В Корпусе Бенуа Государственного Русского музея открылась большая ретроспектива Николая Фешина (1881-1955). Уроженец Казани, ученик Репина в петербургской Академии художеств, эмигрант, эксцентричный поселенец городка Таос в штате Нью-Мексико, Фешин известен специалистам больше своим именем, чем собственно работами. Заново знакомиться с фигурой из учебника в Русский музей отправилась КИРА ДОЛИНИНА.
На этой выставке очень много живописи. Не в том смысле, что много полотен (хотя их немало — представлено более 80 живописных и графических работ), а в том, что вся эта экспозиция есть торжество живописи как таковой. Писал Николай Фешин страстно и жирно. Краски на его холстах так много, она такая сытная и изобильная, что иногда в прямом смысле слова лоснится под музейными лампами. Пейзажи и ню, портреты и жанровые сцены, пара исторических картин, все эти лица, телеса, поля, ковбои, индейцы, пляски, избы и даже самое раннее из известных изображение Владимира Ильича Ленина, все они, прежде всего, о маэстрии, о способности человека сотворить сущее из вязкой масляной субстанции.
Вообще-то в классическом русском искусстве так не принято. Бывает живопись про сплошные идеи, как у передвижников, бывает про скромное достоинство высокого ремесла как у Серова, бывает про виртуозность линии, как у Григорьева. И даже там, где, как, например, у Малявина или Врубеля, все есть сплошное головокружение красок, так это все-таки еще и про большое чувство и экстаз. У Фешина же живопись говорит только сама о себе. И это не столько самолюбование (хотя художника в себе Фешин явно очень любил), сколько способ общения с миром.
В значительной мере этот талантливейший казанский парень, всего ничего проучившийся в столице, любимым учеником Репина не ставший, но много от него взявший, быстро уехавший на родину и там пытавшийся учительствовать и выживать, а потом метнувшийся за океан, чтобы писать на заказ и задорого, показывает нам, сегодняшним, каким путем могла пойти весомая часть русского искусства, если бы все не сложилось так, как оно сложилось по не зависящим от искусства причинам. Это, конечно, не импрессионизм во французском его звучании.
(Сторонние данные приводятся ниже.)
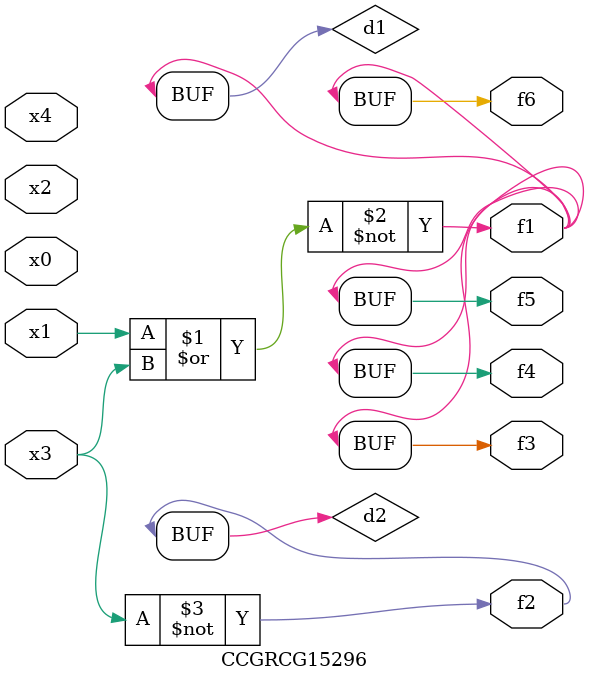
<source format=v>
module CCGRCG15296(
	input x0, x1, x2, x3, x4,
	output f1, f2, f3, f4, f5, f6
);

	wire d1, d2;

	nor (d1, x1, x3);
	not (d2, x3);
	assign f1 = d1;
	assign f2 = d2;
	assign f3 = d1;
	assign f4 = d1;
	assign f5 = d1;
	assign f6 = d1;
endmodule

</source>
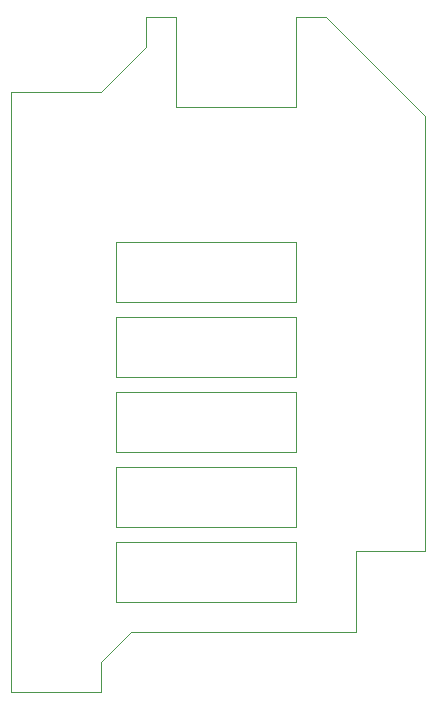
<source format=gbr>
%TF.GenerationSoftware,KiCad,Pcbnew,6.0.0*%
%TF.CreationDate,2022-01-18T19:01:37-05:00*%
%TF.ProjectId,G2_Testpoints_FFC,47325f54-6573-4747-906f-696e74735f46,rev?*%
%TF.SameCoordinates,Original*%
%TF.FileFunction,Profile,NP*%
%FSLAX46Y46*%
G04 Gerber Fmt 4.6, Leading zero omitted, Abs format (unit mm)*
G04 Created by KiCad (PCBNEW 6.0.0) date 2022-01-18 19:01:37*
%MOMM*%
%LPD*%
G01*
G04 APERTURE LIST*
%TA.AperFunction,Profile*%
%ADD10C,0.100000*%
%TD*%
G04 APERTURE END LIST*
D10*
X157480000Y-115570000D02*
X157480000Y-108712000D01*
X139700000Y-63500000D02*
X139700000Y-66040000D01*
X163322000Y-108712000D02*
X157480000Y-108712000D01*
X138430000Y-115570000D02*
X135890000Y-118110000D01*
X154940000Y-63500000D02*
X163322000Y-71882000D01*
X152400000Y-63500000D02*
X154940000Y-63500000D01*
X152400000Y-71120000D02*
X152400000Y-63500000D01*
X135890000Y-69850000D02*
X128270000Y-69850000D01*
X135890000Y-69850000D02*
X139700000Y-66040000D01*
X142240000Y-63500000D02*
X139700000Y-63500000D01*
X142240000Y-71120000D02*
X142240000Y-63500000D01*
X142240000Y-71120000D02*
X152400000Y-71120000D01*
X128270000Y-120650000D02*
X128270000Y-69850000D01*
X135890000Y-120650000D02*
X128270000Y-120650000D01*
X135890000Y-118110000D02*
X135890000Y-120650000D01*
X157480000Y-115570000D02*
X138430000Y-115570000D01*
X163322000Y-71882000D02*
X163322000Y-108712000D01*
X137160000Y-101600000D02*
X152400000Y-101600000D01*
X152400000Y-101600000D02*
X152400000Y-106680000D01*
X152400000Y-106680000D02*
X137160000Y-106680000D01*
X137160000Y-106680000D02*
X137160000Y-101600000D01*
X137160000Y-88900000D02*
X152400000Y-88900000D01*
X152400000Y-88900000D02*
X152400000Y-93980000D01*
X152400000Y-93980000D02*
X137160000Y-93980000D01*
X137160000Y-93980000D02*
X137160000Y-88900000D01*
X137160000Y-107950000D02*
X152400000Y-107950000D01*
X152400000Y-107950000D02*
X152400000Y-113030000D01*
X152400000Y-113030000D02*
X137160000Y-113030000D01*
X137160000Y-113030000D02*
X137160000Y-107950000D01*
X137160000Y-95250000D02*
X152400000Y-95250000D01*
X152400000Y-95250000D02*
X152400000Y-100330000D01*
X152400000Y-100330000D02*
X137160000Y-100330000D01*
X137160000Y-100330000D02*
X137160000Y-95250000D01*
X137160000Y-82550000D02*
X152400000Y-82550000D01*
X152400000Y-82550000D02*
X152400000Y-87630000D01*
X152400000Y-87630000D02*
X137160000Y-87630000D01*
X137160000Y-87630000D02*
X137160000Y-82550000D01*
M02*

</source>
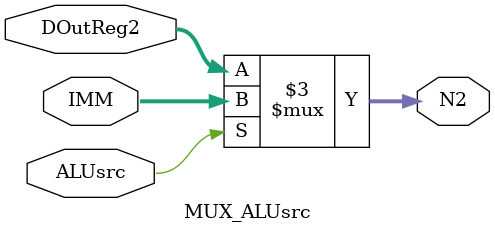
<source format=sv>
module MUX_ALUsrc #(parameter W = 32)(
    input logic [W-1:0] DOutReg2,
    input logic [W-1:0] IMM,
    input logic ALUsrc,
    output logic [W-1:0] N2
);

always_comb begin
    if (ALUsrc) N2 = IMM;
    else N2 = DOutReg2;
end
    
endmodule

</source>
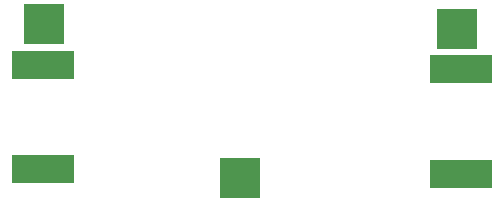
<source format=gbs>
G75*
%MOIN*%
%OFA0B0*%
%FSLAX25Y25*%
%IPPOS*%
%LPD*%
%AMOC8*
5,1,8,0,0,1.08239X$1,22.5*
%
%ADD10R,0.20800X0.09800*%
%ADD11R,0.13461X0.13461*%
D10*
X0048606Y0020933D03*
X0048606Y0055733D03*
X0187934Y0054277D03*
X0187934Y0019477D03*
D11*
X0114136Y0018018D03*
X0186577Y0067625D03*
X0048782Y0069199D03*
M02*

</source>
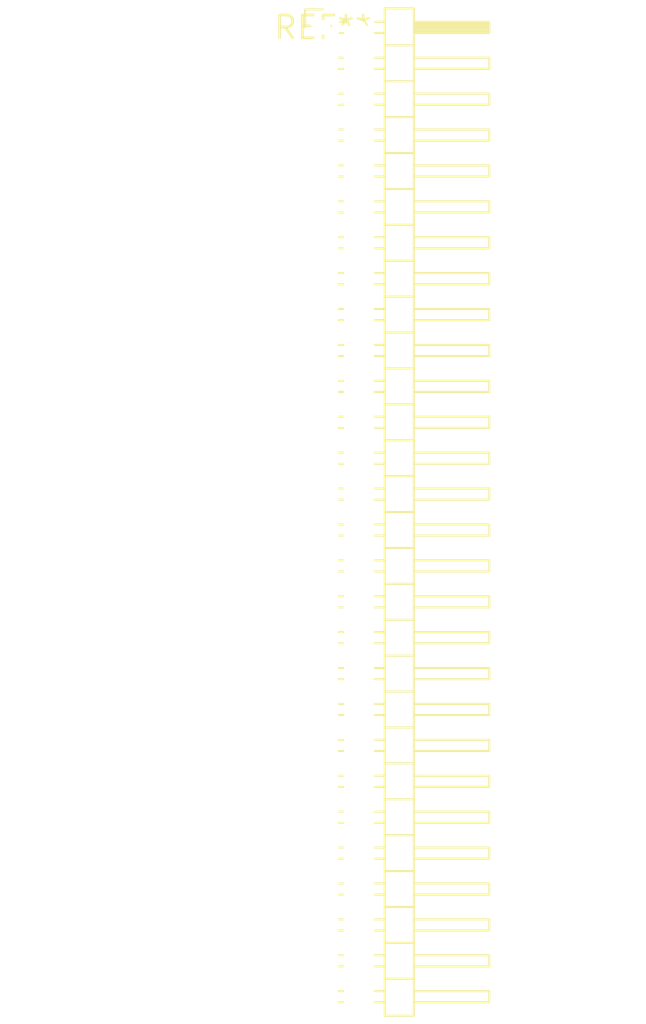
<source format=kicad_pcb>
(kicad_pcb (version 20240108) (generator pcbnew)

  (general
    (thickness 1.6)
  )

  (paper "A4")
  (layers
    (0 "F.Cu" signal)
    (31 "B.Cu" signal)
    (32 "B.Adhes" user "B.Adhesive")
    (33 "F.Adhes" user "F.Adhesive")
    (34 "B.Paste" user)
    (35 "F.Paste" user)
    (36 "B.SilkS" user "B.Silkscreen")
    (37 "F.SilkS" user "F.Silkscreen")
    (38 "B.Mask" user)
    (39 "F.Mask" user)
    (40 "Dwgs.User" user "User.Drawings")
    (41 "Cmts.User" user "User.Comments")
    (42 "Eco1.User" user "User.Eco1")
    (43 "Eco2.User" user "User.Eco2")
    (44 "Edge.Cuts" user)
    (45 "Margin" user)
    (46 "B.CrtYd" user "B.Courtyard")
    (47 "F.CrtYd" user "F.Courtyard")
    (48 "B.Fab" user)
    (49 "F.Fab" user)
    (50 "User.1" user)
    (51 "User.2" user)
    (52 "User.3" user)
    (53 "User.4" user)
    (54 "User.5" user)
    (55 "User.6" user)
    (56 "User.7" user)
    (57 "User.8" user)
    (58 "User.9" user)
  )

  (setup
    (pad_to_mask_clearance 0)
    (pcbplotparams
      (layerselection 0x00010fc_ffffffff)
      (plot_on_all_layers_selection 0x0000000_00000000)
      (disableapertmacros false)
      (usegerberextensions false)
      (usegerberattributes false)
      (usegerberadvancedattributes false)
      (creategerberjobfile false)
      (dashed_line_dash_ratio 12.000000)
      (dashed_line_gap_ratio 3.000000)
      (svgprecision 4)
      (plotframeref false)
      (viasonmask false)
      (mode 1)
      (useauxorigin false)
      (hpglpennumber 1)
      (hpglpenspeed 20)
      (hpglpendiameter 15.000000)
      (dxfpolygonmode false)
      (dxfimperialunits false)
      (dxfusepcbnewfont false)
      (psnegative false)
      (psa4output false)
      (plotreference false)
      (plotvalue false)
      (plotinvisibletext false)
      (sketchpadsonfab false)
      (subtractmaskfromsilk false)
      (outputformat 1)
      (mirror false)
      (drillshape 1)
      (scaleselection 1)
      (outputdirectory "")
    )
  )

  (net 0 "")

  (footprint "PinHeader_2x28_P2.00mm_Horizontal" (layer "F.Cu") (at 0 0))

)

</source>
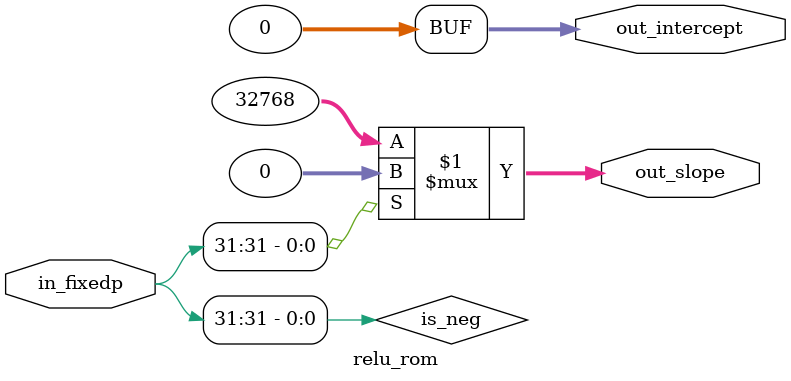
<source format=v>
`timescale 1ns / 1ps

module relu_rom(
input [31:0] in_fixedp,
    output [31:0] out_slope,
    output [31:0] out_intercept
);
    wire is_neg;
    // ReLu
    assign is_neg       = in_fixedp[31];
    assign out_slope    = (is_neg)? 32'd0: 32'h0000_8000;
    assign out_intercept= 32'd0;
endmodule

</source>
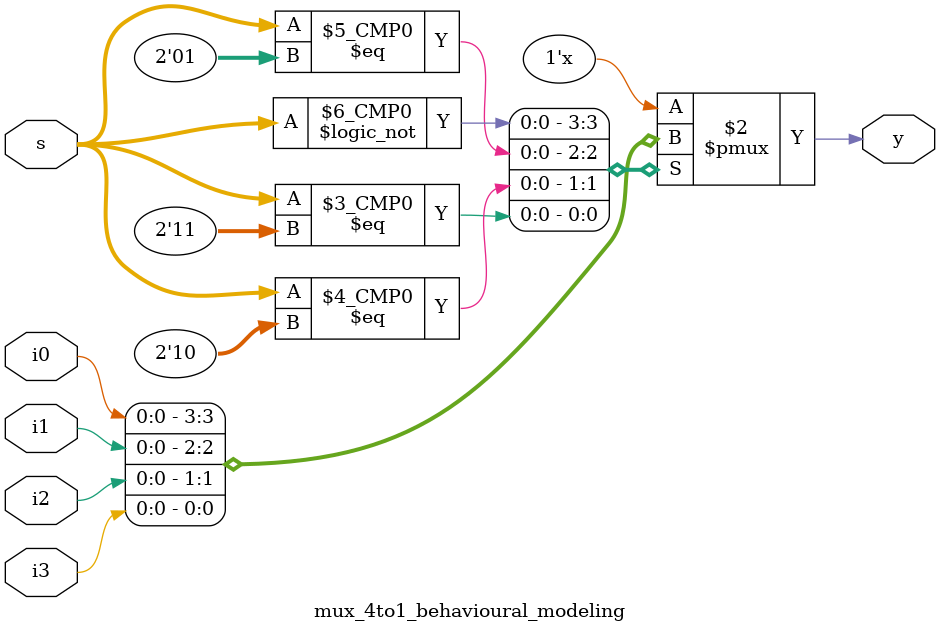
<source format=v>
module mux_4to1_behavioural_modeling(input i0,i1,i2,i3,
                                     input [1:0]s,
                                     output reg y);
                                     
 always @(*)begin
 case(s)
   2'h0:y=i0;
   2'h1:y=i1;
   2'h2:y=i2;
   2'h3:y=i3;
 endcase
 end  
                                          
endmodule

</source>
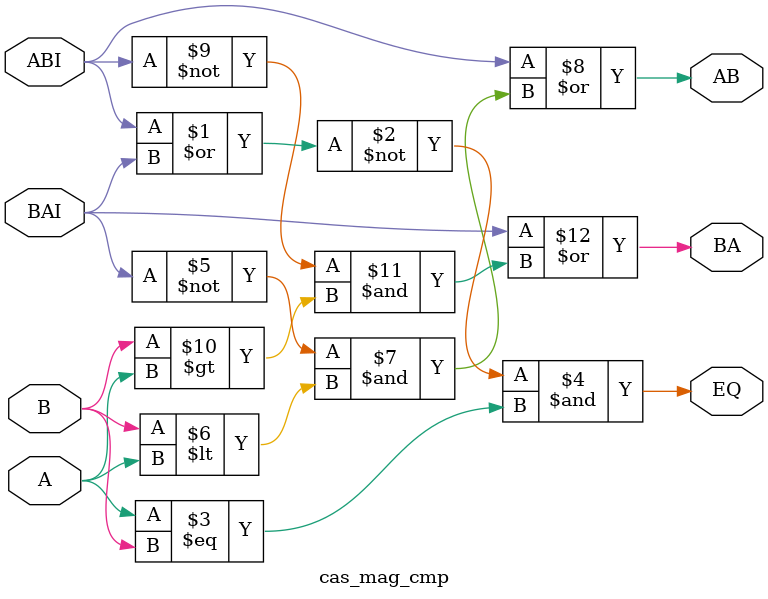
<source format=sv>

module cas_mag_cmp
(
    input A,
    input B,
    input ABI,
    input BAI,
    output AB,
    output EQ,
    output BA
);

assign EQ = (~(ABI | BAI) & (A == B));
assign AB = (ABI | (~BAI & (B<A)));
assign BA = (BAI | (~ABI & (B>A)));

endmodule
</source>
И даже не импрессионизм Коровина, хотя смешение восторга перед светом и цветом французов с тяжеловесностью дум о судьбах родины тут, конечно, коровинское. И это еще не эспрессионионизм — Фешин застрял где-то на полпути: линии уже дерганые и манерные, тона грязные, но надрыва и трагедийности не хватает, хоть убей.
Это то, что в современном искусствознании проходит по рангу "салонного искусства", которое было и есть везде, но в нашем отечестве в ХХ веке приобрело формы политически причудливые. Между тем, именно политика такому искусству противопоказана — оно про другое: про красоту, про мастерство, про ту живопись, которую "не всякий может", про приятность глазу и удовлетворение вкусу. Позднее передвижничество таковым стало лишь отчасти (многим просто не хватало таланта), всяческий модерн пролетел над этой землей лишь мимолетно, а экспрессионизм по-настоящему прижился вообще лишь в своей послевоенной реинкарнации. Советское же фигуративное искусство решало другие проблемы и потрафить хотело иным вкусам. Так и остался Фешин в истории русской живописи почти одиночкой — последним "старым" мастером нового века.